WORK TASK:
Needed from the data below: every line from the one with "(320, 103) none" up to and including the one with "[739,370,775,380] [63,383,800,398] poco.", repeated exactly and with nothing else.

GIVEN RECORDS:
**********

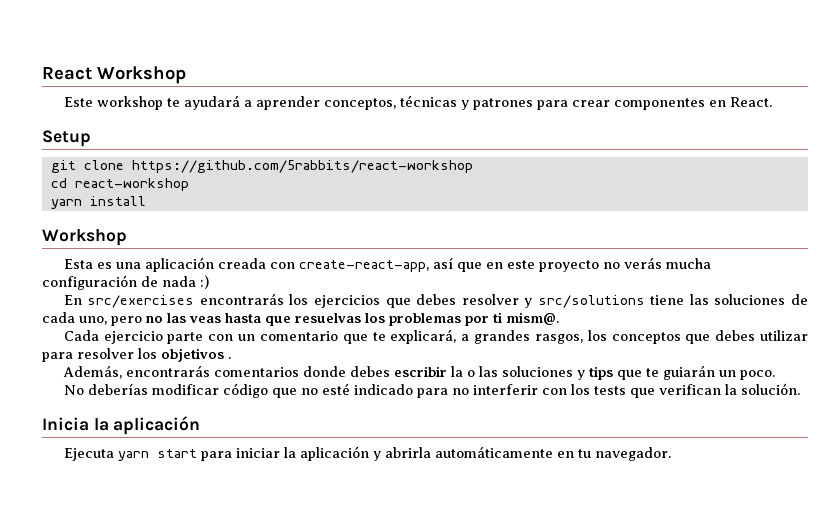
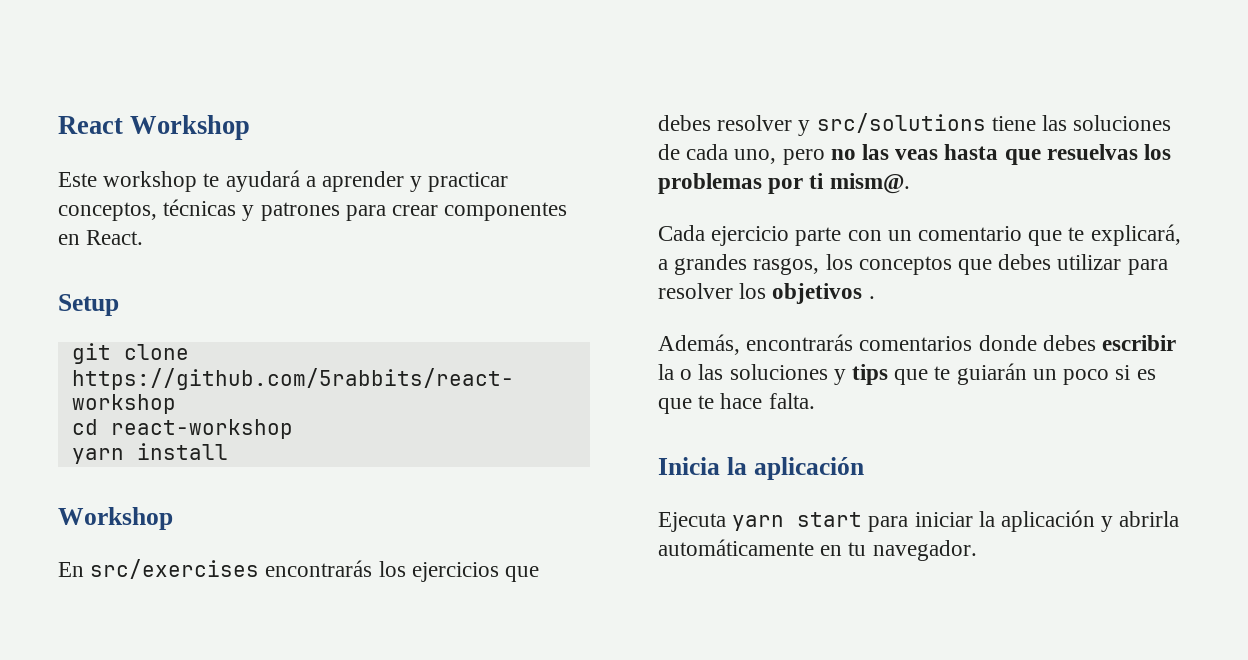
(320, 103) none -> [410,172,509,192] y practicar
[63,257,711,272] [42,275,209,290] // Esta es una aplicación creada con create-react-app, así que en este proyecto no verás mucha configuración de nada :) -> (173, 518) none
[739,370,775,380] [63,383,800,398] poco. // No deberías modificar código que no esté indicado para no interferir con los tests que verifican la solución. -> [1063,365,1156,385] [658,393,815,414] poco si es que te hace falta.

**********

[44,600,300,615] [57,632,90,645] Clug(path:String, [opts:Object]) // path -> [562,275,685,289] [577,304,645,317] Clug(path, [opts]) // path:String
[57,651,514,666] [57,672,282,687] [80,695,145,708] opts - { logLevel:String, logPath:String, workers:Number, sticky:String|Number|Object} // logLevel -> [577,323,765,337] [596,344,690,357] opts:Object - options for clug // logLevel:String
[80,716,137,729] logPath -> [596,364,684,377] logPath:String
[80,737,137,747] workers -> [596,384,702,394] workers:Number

**********

WRITTEN SOLUTION:
(320, 103) none -> [410,172,509,192] y practicar
[63,257,711,272] [42,275,209,290] // Esta es una aplicación creada con create-react-app, así que en este proyecto no verás mucha configuración de nada :) -> (173, 518) none
[739,370,775,380] [63,383,800,398] poco. // No deberías modificar código que no esté indicado para no interferir con los tests que verifican la solución. -> [1063,365,1156,385] [658,393,815,414] poco si es que te hace falta.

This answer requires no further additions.